***** Listed records *****
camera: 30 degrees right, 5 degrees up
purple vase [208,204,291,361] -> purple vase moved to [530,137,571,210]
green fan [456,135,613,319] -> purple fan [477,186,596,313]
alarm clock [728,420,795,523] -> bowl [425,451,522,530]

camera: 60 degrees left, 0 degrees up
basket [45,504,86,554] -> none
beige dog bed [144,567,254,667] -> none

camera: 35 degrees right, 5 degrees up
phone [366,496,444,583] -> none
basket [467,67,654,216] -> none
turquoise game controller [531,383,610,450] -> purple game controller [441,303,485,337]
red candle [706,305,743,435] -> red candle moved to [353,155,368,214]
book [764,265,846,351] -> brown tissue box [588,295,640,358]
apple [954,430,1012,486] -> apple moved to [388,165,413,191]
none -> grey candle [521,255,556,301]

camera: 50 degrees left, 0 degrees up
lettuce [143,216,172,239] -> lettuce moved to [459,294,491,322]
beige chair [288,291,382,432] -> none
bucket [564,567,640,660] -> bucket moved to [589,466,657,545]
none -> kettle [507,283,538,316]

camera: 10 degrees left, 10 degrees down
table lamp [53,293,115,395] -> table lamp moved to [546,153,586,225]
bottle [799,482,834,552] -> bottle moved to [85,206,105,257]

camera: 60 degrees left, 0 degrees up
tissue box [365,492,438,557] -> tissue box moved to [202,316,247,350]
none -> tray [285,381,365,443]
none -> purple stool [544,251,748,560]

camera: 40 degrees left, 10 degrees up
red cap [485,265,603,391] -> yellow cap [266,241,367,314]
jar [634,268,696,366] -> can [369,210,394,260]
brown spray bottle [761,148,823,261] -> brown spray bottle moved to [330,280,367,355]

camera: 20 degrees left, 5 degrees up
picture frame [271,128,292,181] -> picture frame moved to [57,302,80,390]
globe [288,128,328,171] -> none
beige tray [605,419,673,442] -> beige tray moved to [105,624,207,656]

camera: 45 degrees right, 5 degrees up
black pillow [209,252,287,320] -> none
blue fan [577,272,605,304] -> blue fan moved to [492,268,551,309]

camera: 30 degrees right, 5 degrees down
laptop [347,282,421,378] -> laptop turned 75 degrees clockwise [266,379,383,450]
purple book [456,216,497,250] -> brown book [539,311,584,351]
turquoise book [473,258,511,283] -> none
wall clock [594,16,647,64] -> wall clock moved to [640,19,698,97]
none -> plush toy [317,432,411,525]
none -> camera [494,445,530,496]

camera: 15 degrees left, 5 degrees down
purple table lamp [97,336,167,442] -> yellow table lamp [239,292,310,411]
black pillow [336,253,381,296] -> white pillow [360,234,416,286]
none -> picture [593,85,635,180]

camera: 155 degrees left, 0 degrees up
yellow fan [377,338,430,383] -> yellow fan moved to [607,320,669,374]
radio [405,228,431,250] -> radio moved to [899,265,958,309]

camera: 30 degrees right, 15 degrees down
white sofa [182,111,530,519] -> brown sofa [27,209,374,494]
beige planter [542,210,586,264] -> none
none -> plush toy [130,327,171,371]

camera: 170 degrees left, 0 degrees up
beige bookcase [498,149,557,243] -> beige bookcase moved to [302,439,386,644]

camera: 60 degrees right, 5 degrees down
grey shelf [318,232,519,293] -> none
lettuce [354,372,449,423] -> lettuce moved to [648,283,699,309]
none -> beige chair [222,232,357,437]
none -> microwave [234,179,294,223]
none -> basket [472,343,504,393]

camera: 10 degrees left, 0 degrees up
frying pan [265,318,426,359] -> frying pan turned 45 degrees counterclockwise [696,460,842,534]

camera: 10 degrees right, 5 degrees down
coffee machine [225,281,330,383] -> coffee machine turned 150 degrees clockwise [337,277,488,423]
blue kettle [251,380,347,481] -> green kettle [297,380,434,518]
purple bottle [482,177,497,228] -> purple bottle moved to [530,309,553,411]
*****
» Description of the task: Retype every line up to and including the one that contains "phone [366,496,444,583] -> none", beginning at the first line of the records, with no edits.

» Worked solution:
camera: 30 degrees right, 5 degrees up
purple vase [208,204,291,361] -> purple vase moved to [530,137,571,210]
green fan [456,135,613,319] -> purple fan [477,186,596,313]
alarm clock [728,420,795,523] -> bowl [425,451,522,530]

camera: 60 degrees left, 0 degrees up
basket [45,504,86,554] -> none
beige dog bed [144,567,254,667] -> none

camera: 35 degrees right, 5 degrees up
phone [366,496,444,583] -> none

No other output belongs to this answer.